First brought to market in 2013, Google’s popular media streaming device is finally available locally. How does it stack up? Read on. (Hint: We love it!)
The Chromecast currently available in the country is the tech giant’s first-gen device. Unlike the more colorful second-gen iteration, it is only available in black, and looks like a large-sized thumb drive, except that it comes with an HDMI plug instead of a USB. Weighing a mere 35 grams, the tiny device bridges the gap between Smart TVs and regular (HMDI-ready) ones by streaming content straight from the web.
Because it doesn’t come with a dedicated controller, a mobile device is needed to serve as the remote. After your device links the source to the Chromecast, the material- or materials in case of a playlist- is played on the TV without even using the processing power of your mobile device. This, however, isn’t the case when you use it to mirror what’s on your screen to a (presumably) bigger screen, which it can also do.
The Chromecast media streaming dongle runs on a deeply simplified version of Chrome OS. Because the HDMI standard does not carry the required juice to power the device, it ships with a few accessories, namely: a wall charger; a microUSB to USB cable: and an HDMI extender, just in case your current setup can’t accommodate the shape or size of the device because of the orientation of the ports. In our case, we opted to plug the device directly into a wall socket since we had a spare one. The cleaner setup option would have been to connect the device to the one of the TVs USB ports, but since we have a number of external drives and gizmos using those ports, we didn’t have any available.
Chromecast is currently compatible with Android phones and tablets, iOS mobile devices, as well as Chrome for Windows and Mac laptops, and certain Chromebooks.
There is actually a good number of apps compatible with Chromecast, but this number is bound to rise, most especially since Google made their software development kit (SDK) available to all app developers so that more developers can incorporate it in their apps and therefore populate the compatible app inventory.
User Experience: 5.0/5.0
Setting up the device with our home TV and network took less than five minutes. After downloading the Chromecast app on my phone, everything else was a breeze because of the Plug and play functionality. It’s also very convenient that you use your Google log-in so it’s one less password to remember.
One thing you need to remember, though, is the nature of the beast: your experience will only be as good as the speed of your internet connection. We have a 5MBPS connection at home and we had minimal problems with clarity and buffering, thanks to adaptive streaming. I am currently trying out the three major streaming services available namely HOOQ, iFlix, and most recently Netflix, but honestly, I haven’t decided which service I like the best since they each have their strengths.

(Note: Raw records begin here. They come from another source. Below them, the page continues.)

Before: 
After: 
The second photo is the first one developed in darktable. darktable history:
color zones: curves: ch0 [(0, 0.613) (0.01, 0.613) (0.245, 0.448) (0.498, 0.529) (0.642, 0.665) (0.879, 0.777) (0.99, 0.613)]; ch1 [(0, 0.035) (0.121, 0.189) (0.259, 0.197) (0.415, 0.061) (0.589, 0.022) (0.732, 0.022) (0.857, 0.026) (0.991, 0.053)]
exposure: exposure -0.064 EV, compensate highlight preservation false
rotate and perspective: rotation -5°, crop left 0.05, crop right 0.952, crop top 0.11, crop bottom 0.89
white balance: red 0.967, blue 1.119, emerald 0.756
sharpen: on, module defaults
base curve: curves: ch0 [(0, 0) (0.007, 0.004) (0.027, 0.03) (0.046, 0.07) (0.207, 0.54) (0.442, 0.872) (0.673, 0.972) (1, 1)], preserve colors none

Aside from video, Chromecast it can also stream audio, make playlists, as well as games like Just Dance Now and other titles. At a party, guests can contribute to the playlist as long as they’re on the same network. Theoretically there isn’t a limit to the number of devices that can contribute to the playlist, however, it is actually limited to the number of devices that can connect to the network/router. There is also a guest mode that can be activated, which only requires a passcode to be able to contribute to the list.
Another thing Chromecast can do is display Google’s wide selection of beautiful images that can brighten any room. However, an even better us this is ability is to display your own photos. Remember those iPad mini-sized digital frames that used to be in vogue? Well now you can display your vacation pictures and selfies on a bigger screen for more people to see.
Multitasking isn’t a problem since once the program works in the background, you can use your mobile device as you normally would, while still enjoying the material being played. Once you cast the media to the TV, you can even leave the room, and the show will play until the end of the show, or until someone else connects to the networks and controls what is playing.
Google Chromecast is perfect for those who don’t have and/or can’t afford smart TVs, more expensive streaming devices, or gaming consoles that can do the same. While the functionality seems limited to some, it certainly serves its purpose, and the value proposition is hard to deny.
Google Chromecast is exclusively available at Globe stores for the outright purchase of Php 1,995 per dongle. It comes free with new Globe Tattoo broadband subscriptions that start at P1,299 per month, and for recontracting existing (Yes! Existing!) subscribers.
Smart TVs are no longer on my wish list. Instead, I want a Chromecast for all our TVs in the house.